Irán, la próxima crisis financiera
Tras casi cuatro semanas de guerra entre Estados Unidos e Israel contra Irán, el mundo se enfrenta a la mayor crisis energética de la historia. Incluso mayor que la de la década de 1970, con aproximadamente el 20% del petróleo mundial atrapado. El cierre del estrecho de Ormuz, un punto estratégico crucial, no solo interrumpe los envíos de petróleo, sino que también corta el suministro de gas natural y fertilizantes para la agricultura. Alrededor del 20% de la producción mundial de fertilizantes proviene de los estados del Golfo Pérsico y no puede transportarse a través del estrecho.

Los precios del petróleo han subido un 50% desde que comenzaron los bombardeos el 28 de febrero; los de los fertilizantes, más del 30%. Ante estas interrupciones en el suministro de materiales vitales, cabría esperar una grave presión sobre el sistema financiero global. Sin embargo, tras casi cuatro semanas de conflicto, el sistema se mantiene notablemente estable; funciona sin pánico ni señales alarmantes de tensión.
Es importante distinguir entre las fluctuaciones de precios y la estabilidad. Los mercados bursátiles pueden caer un 10% o más en cuestión de semanas, y de hecho lo hacen con frecuencia. Los mercados de renta variable suelen descender un 5% aproximadamente una vez al año y un 10% o más cada pocos años; la más reciente se produjo en abril de 2025, tras el anuncio del presidente Trump de los aranceles del Día de la Liberación. Los mercados de renta variable globales son más volátiles. Los precios del petróleo pueden oscilar en un amplio rango, y la rentabilidad de los bonos también puede variar bruscamente en un corto periodo.

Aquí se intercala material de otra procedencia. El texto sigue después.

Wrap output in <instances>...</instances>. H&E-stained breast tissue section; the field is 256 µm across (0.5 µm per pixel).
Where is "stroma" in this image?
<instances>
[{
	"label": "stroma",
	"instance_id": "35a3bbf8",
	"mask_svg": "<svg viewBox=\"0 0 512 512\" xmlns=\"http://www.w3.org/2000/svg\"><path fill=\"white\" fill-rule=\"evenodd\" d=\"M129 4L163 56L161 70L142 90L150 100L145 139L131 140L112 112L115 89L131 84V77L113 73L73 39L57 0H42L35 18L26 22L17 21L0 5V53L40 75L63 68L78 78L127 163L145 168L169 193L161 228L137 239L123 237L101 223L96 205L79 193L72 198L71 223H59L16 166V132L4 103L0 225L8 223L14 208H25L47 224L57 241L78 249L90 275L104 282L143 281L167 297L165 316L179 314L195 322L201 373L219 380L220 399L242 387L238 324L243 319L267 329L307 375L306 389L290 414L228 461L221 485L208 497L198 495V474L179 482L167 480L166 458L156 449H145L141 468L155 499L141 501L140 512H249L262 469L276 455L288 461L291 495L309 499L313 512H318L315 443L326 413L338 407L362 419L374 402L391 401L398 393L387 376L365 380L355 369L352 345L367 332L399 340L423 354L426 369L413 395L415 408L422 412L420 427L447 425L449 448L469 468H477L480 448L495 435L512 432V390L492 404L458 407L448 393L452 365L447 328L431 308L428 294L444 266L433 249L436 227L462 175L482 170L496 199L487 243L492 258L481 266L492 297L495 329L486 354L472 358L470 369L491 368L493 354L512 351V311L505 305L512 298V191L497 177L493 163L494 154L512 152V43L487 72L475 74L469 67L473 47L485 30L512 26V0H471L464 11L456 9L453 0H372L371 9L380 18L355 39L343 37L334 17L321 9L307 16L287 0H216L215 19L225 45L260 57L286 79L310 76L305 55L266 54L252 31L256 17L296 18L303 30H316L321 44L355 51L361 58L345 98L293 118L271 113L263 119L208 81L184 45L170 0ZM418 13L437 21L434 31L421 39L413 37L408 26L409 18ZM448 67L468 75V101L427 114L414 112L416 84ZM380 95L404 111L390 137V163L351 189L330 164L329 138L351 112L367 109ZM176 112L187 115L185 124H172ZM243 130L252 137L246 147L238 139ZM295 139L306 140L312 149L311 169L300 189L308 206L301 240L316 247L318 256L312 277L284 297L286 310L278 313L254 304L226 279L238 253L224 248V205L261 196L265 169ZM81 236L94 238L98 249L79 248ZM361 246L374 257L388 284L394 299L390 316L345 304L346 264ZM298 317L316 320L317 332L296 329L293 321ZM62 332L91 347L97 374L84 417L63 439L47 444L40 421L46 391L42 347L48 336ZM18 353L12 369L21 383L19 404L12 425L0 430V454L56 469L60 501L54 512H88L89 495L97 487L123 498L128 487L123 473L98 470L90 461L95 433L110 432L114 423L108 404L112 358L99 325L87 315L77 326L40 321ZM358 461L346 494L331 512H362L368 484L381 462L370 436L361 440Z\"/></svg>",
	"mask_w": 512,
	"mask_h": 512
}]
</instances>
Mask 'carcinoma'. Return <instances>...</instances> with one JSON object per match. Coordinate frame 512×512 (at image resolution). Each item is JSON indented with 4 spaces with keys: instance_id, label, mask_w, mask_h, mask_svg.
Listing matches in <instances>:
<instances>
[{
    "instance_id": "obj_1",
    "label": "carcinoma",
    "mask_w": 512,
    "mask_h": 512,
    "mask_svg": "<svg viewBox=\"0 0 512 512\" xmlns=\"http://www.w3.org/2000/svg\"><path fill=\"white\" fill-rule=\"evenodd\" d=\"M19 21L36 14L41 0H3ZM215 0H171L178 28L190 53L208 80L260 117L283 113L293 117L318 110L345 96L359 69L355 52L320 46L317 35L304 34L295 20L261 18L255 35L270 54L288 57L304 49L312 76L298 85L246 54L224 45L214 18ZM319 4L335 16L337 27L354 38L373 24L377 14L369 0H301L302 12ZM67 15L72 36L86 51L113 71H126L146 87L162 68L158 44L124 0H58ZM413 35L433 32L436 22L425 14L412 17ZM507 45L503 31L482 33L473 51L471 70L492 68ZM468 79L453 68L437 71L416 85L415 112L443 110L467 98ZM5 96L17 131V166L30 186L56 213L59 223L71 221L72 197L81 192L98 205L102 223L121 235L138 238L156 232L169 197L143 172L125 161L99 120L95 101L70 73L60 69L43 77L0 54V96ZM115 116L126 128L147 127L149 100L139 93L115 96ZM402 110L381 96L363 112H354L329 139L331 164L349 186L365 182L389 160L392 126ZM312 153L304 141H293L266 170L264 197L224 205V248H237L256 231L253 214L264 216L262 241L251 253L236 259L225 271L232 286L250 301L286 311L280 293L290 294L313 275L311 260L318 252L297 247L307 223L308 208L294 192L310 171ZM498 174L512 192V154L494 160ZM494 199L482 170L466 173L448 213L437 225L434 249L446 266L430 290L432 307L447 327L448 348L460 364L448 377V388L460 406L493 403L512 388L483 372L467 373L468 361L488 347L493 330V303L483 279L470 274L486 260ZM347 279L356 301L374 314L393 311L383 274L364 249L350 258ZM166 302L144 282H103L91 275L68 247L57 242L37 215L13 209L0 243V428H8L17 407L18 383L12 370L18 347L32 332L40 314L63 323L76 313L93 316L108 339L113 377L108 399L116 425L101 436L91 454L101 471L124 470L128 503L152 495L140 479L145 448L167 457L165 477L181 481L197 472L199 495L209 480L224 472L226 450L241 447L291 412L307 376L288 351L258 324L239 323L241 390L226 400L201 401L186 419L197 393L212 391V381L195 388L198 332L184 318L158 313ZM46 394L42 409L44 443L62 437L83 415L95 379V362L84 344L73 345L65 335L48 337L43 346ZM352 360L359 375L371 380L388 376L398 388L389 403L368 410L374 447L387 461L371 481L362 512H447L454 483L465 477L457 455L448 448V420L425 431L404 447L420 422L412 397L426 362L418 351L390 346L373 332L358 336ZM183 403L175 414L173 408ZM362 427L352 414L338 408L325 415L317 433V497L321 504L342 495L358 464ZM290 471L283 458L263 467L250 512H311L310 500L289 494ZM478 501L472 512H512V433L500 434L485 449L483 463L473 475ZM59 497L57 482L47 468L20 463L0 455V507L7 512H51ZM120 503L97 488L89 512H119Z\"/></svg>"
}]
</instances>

Sin embargo, estos movimientos de precios suelen producirse de forma ordenada, incluso si individuos o instituciones entran en pánico y los inversores toman decisiones precipitadas basadas en información limitada o en la mentalidad de rebaño. Ordenado significa que el sistema funciona como debe. Cuando alguien quiere vender o comprar algo, puede hacerlo; cuando se quiere retirar dinero, se puede; cuando se quiere enviar dinero o cambiar de inversión, se puede.
Pero a veces, el sistema se resquebraja. La última vez fue en 2008, durante la crisis hipotecaria que se transformó en una crisis financiera global. Tareas básicas como asegurar que los bancos tuvieran suficiente dinero para que la gente pudiera retirarlo se convirtieron en un desafío. La Reserva Federal y los gobiernos de todo el mundo tuvieron que proporcionar enormes cantidades de liquidez de emergencia para evitar un colapso total.
La actual crisis energética podría hacer pensar que el sistema estaría en peligro, pero, por ahora, eso no es evidente. Las grandes crisis suelen ser producto de la convergencia de varios factores de estrés. Cabría imaginar que la combinación de la guerra con Irán, el temor a que el mercado de crédito privado, valorado en aproximadamente 3 billones de euros, sea una burbuja a punto de estallar y el pánico por el impacto de la inteligencia artificial en múltiples industrias podrían desestabilizar el sistema. Eso tampoco ha ocurrido todavía.
Pero si bien debemos estar atentos a los peligros, también es vital no ignorar que en las últimas décadas se ha observado estabilidad sistémica, lo que debería brindar cierto alivio en un mundo ya de por sí lleno de temores.